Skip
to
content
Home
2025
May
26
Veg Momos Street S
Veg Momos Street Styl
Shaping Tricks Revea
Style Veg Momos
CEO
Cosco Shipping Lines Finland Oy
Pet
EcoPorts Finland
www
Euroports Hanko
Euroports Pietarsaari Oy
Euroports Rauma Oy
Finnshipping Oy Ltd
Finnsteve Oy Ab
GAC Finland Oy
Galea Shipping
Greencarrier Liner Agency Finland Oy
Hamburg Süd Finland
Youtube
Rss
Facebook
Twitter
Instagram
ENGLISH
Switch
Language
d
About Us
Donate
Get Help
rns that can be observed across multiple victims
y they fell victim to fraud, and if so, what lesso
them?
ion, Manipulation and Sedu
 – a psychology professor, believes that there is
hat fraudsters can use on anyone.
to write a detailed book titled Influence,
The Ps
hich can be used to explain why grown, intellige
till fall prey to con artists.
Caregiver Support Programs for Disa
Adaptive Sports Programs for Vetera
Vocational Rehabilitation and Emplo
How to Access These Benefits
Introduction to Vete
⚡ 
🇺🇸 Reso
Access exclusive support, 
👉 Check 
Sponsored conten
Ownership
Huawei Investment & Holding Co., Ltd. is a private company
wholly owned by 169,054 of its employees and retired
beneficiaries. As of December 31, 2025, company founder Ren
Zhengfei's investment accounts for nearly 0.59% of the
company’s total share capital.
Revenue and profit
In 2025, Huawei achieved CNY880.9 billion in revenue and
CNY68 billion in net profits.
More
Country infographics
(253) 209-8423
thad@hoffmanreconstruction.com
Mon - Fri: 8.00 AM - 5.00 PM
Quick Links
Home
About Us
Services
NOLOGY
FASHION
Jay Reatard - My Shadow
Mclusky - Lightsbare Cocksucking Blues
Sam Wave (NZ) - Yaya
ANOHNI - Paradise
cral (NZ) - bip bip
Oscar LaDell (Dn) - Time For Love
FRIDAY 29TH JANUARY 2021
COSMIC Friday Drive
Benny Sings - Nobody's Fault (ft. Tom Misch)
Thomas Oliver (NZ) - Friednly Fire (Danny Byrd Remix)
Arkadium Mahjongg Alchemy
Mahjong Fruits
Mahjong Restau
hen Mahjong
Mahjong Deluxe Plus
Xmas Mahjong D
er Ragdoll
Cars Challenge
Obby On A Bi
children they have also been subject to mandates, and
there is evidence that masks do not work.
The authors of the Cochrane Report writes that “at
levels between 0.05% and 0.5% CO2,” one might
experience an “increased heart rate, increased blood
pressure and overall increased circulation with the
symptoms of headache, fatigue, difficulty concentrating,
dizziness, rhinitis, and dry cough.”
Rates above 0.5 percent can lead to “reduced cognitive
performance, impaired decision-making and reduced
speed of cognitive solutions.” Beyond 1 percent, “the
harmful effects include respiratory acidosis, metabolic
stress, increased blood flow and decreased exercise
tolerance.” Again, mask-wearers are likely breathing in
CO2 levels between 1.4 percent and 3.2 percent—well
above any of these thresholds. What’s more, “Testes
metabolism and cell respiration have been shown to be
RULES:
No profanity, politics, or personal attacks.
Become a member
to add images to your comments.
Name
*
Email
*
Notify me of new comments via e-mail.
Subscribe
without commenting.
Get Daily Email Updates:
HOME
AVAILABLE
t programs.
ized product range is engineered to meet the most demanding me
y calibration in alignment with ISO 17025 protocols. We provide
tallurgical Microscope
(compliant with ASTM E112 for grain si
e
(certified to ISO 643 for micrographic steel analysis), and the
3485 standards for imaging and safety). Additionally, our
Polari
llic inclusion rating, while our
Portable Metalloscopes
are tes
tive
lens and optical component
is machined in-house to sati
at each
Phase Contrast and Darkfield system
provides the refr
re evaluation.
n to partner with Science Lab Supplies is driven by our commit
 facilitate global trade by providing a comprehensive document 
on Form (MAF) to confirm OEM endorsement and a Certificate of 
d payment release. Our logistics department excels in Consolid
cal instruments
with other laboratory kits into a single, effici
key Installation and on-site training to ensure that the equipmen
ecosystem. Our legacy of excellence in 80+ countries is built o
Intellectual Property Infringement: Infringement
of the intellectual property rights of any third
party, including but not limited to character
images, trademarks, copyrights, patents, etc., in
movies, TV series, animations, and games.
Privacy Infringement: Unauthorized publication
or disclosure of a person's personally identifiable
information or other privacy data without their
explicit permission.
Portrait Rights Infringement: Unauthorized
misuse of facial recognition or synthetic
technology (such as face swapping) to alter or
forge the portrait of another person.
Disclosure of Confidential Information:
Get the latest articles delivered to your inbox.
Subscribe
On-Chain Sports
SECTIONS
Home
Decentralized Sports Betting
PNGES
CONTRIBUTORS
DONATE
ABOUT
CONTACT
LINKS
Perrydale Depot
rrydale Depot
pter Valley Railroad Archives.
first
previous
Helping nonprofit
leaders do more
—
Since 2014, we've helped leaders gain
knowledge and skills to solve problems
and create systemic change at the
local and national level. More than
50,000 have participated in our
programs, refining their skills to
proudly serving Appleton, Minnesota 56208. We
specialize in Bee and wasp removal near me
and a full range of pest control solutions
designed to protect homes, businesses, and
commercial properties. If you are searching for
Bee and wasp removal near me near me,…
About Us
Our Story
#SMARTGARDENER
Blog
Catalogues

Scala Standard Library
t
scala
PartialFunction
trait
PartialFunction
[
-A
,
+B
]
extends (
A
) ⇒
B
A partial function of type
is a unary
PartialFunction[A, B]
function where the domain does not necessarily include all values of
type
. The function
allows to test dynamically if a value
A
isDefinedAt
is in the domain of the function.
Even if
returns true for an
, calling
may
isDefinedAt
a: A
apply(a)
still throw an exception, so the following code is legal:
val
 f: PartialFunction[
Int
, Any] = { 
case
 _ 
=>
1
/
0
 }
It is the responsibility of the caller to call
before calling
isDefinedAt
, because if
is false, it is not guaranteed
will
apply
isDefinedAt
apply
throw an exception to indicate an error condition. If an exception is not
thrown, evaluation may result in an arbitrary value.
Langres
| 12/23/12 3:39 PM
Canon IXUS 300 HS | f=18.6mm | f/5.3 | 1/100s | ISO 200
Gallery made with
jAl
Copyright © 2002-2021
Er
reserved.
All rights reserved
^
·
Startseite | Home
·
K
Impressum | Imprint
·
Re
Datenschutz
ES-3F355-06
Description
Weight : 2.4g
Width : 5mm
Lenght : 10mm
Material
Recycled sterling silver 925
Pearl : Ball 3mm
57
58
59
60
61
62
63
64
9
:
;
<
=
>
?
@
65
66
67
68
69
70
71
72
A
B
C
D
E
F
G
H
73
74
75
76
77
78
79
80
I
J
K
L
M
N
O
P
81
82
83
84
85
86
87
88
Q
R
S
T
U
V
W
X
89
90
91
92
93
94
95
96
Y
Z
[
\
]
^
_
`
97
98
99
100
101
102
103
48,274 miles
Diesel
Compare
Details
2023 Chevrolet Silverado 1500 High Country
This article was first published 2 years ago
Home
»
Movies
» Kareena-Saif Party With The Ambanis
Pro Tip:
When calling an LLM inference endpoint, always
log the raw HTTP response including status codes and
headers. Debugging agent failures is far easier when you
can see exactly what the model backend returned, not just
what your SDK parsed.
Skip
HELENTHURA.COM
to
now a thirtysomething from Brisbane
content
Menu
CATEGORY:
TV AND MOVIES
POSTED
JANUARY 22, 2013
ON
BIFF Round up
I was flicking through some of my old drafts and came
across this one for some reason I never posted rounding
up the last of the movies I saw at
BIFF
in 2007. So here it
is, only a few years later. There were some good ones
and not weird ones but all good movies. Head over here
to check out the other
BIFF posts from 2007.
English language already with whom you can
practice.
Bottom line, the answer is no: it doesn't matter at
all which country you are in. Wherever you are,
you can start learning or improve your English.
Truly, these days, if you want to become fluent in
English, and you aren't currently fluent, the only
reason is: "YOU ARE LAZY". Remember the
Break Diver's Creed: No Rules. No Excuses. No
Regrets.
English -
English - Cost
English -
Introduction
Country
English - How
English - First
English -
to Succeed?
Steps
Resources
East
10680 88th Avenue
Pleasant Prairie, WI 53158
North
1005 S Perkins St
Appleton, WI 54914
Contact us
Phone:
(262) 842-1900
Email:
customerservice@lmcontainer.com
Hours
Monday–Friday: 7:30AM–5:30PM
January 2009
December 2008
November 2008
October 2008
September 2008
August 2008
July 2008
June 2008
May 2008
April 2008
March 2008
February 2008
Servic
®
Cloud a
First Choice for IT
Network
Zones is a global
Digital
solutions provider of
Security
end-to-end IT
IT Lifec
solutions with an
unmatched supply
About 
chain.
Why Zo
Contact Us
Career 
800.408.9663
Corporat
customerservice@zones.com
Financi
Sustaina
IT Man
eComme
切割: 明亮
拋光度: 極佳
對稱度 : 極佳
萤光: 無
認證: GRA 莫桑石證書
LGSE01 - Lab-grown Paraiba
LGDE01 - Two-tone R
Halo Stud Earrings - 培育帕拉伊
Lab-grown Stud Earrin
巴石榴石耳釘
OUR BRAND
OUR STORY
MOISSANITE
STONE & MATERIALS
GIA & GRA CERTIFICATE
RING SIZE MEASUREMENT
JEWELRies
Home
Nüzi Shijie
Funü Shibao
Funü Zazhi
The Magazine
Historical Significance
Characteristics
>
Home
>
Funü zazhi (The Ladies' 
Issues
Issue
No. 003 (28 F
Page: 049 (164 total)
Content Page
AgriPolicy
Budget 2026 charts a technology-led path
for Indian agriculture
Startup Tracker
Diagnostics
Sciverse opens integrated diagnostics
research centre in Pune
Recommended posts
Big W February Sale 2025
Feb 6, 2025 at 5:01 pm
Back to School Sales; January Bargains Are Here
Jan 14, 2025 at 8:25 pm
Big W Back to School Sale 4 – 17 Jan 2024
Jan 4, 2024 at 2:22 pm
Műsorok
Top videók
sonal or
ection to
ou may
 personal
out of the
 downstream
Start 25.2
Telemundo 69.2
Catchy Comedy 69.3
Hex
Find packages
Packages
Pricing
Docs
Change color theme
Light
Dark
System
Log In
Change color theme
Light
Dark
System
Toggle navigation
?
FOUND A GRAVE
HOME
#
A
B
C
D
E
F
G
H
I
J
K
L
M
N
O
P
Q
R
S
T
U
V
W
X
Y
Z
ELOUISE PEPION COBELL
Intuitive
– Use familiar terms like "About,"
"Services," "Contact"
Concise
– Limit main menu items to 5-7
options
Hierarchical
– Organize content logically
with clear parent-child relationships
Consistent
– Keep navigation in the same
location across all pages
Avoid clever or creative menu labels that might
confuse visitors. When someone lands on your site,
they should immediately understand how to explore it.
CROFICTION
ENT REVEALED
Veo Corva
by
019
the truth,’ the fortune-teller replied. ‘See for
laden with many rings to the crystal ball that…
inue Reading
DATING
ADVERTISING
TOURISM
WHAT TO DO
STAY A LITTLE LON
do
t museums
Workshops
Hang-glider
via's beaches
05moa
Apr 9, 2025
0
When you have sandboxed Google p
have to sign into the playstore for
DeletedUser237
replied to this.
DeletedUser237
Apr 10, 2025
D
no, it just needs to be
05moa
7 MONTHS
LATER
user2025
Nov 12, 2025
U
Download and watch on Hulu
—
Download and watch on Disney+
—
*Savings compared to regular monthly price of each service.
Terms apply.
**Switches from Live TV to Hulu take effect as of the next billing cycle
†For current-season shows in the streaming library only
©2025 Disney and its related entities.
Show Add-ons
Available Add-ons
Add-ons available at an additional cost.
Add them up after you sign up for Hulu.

■ Task details: Return every line of the material in which the word "PartialFunction" is found.

■ Solution for this problem:
PartialFunction
PartialFunction
PartialFunction[A, B]
 f: PartialFunction[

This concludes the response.